## Exercise description
Take from the entries below the stretch from the line with "pinky pip: (166, 185)" through the line with "middle dip: (179, 144)", and return it exactly, leaving the pictures out.

(The data Opens)

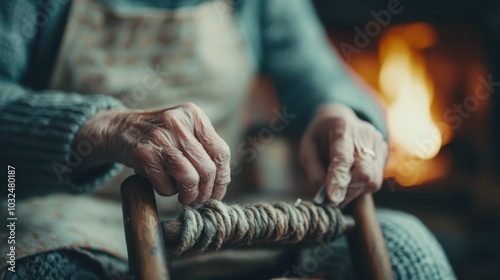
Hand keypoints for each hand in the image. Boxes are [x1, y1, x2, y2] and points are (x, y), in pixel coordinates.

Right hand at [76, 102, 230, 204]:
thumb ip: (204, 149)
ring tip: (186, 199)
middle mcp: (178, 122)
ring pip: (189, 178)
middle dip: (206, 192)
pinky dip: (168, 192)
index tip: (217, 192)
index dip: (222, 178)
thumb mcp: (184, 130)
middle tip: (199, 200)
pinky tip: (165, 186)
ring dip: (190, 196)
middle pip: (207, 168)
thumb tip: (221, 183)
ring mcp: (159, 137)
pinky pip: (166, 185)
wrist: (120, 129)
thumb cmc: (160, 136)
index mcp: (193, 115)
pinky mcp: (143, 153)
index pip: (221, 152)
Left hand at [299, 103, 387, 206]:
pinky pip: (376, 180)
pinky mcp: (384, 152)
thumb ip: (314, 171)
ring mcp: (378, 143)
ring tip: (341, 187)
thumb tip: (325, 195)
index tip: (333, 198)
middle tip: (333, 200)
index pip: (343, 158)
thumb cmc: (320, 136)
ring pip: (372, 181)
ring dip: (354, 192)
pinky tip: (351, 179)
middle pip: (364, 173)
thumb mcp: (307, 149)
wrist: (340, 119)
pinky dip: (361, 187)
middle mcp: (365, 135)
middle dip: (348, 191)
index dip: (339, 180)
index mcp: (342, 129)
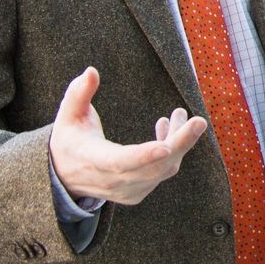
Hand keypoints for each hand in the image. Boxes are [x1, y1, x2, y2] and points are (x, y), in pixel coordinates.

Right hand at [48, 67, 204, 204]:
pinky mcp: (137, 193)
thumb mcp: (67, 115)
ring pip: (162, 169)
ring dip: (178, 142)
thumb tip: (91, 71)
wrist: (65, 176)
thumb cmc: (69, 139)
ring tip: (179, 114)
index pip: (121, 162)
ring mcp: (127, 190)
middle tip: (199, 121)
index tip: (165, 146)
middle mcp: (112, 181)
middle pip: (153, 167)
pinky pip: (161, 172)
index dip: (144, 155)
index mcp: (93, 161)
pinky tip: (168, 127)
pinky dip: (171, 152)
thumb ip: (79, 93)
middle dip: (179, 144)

(The data Closes)
(The data Opens)

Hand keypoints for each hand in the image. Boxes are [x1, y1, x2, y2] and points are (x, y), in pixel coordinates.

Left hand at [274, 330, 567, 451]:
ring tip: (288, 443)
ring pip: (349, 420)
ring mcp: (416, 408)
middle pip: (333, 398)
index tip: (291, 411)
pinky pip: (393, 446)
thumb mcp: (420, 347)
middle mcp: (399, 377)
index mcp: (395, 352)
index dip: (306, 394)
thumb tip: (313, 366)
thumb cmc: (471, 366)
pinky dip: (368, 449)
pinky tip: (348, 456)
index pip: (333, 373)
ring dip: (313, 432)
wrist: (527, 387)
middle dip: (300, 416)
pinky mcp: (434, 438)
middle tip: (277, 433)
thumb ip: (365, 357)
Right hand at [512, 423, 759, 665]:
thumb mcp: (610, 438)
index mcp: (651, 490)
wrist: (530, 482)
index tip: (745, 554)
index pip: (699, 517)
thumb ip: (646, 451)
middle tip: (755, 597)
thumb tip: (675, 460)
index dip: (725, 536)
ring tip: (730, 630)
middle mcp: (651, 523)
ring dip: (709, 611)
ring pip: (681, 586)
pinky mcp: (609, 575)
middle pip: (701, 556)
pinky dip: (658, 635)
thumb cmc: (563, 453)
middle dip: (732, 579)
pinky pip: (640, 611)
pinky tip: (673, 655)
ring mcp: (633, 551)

(The data Closes)

## Expected output
pinky pip: (166, 185)
wrist: (120, 129)
thumb cmc: (160, 136)
index mcp: (193, 115)
pinky mcp: (143, 153)
index pip: (221, 152)
Left hand at [299, 103, 387, 206]:
pinky pip: (376, 180)
pinky mcp: (384, 152)
thumb ip: (314, 171)
ring mcp: (378, 143)
ring tip: (341, 187)
thumb tip: (325, 195)
index tip: (333, 198)
middle tip: (333, 200)
index pip: (343, 158)
thumb cmc: (320, 136)
ring pip: (372, 181)
ring dip: (354, 192)
pinky tip: (351, 179)
middle pip: (364, 173)
thumb mcp: (307, 149)
wrist: (340, 119)
pinky dip: (361, 187)
middle mcp: (365, 135)
middle dip: (348, 191)
index dip: (339, 180)
index mcp: (342, 129)
Hand keypoints for each hand in the image. Boxes are [x1, y1, x2, y2] and points are (x, y), in pixel coordinates.

Right hand at [48, 67, 204, 204]:
pinky mcp: (137, 193)
thumb mcp: (67, 115)
ring pip: (162, 169)
ring dip: (178, 142)
thumb tip: (91, 71)
wrist: (65, 176)
thumb cmc: (69, 139)
ring tip: (179, 114)
index pip: (121, 162)
ring mcp: (127, 190)
middle tip: (199, 121)
index tip: (165, 146)
middle mcp: (112, 181)
middle pip: (153, 167)
pinky pip: (161, 172)
index dip: (144, 155)
index mcp: (93, 161)
pinky tip: (168, 127)
pinky dip: (171, 152)
thumb ip: (79, 93)
middle dip: (179, 144)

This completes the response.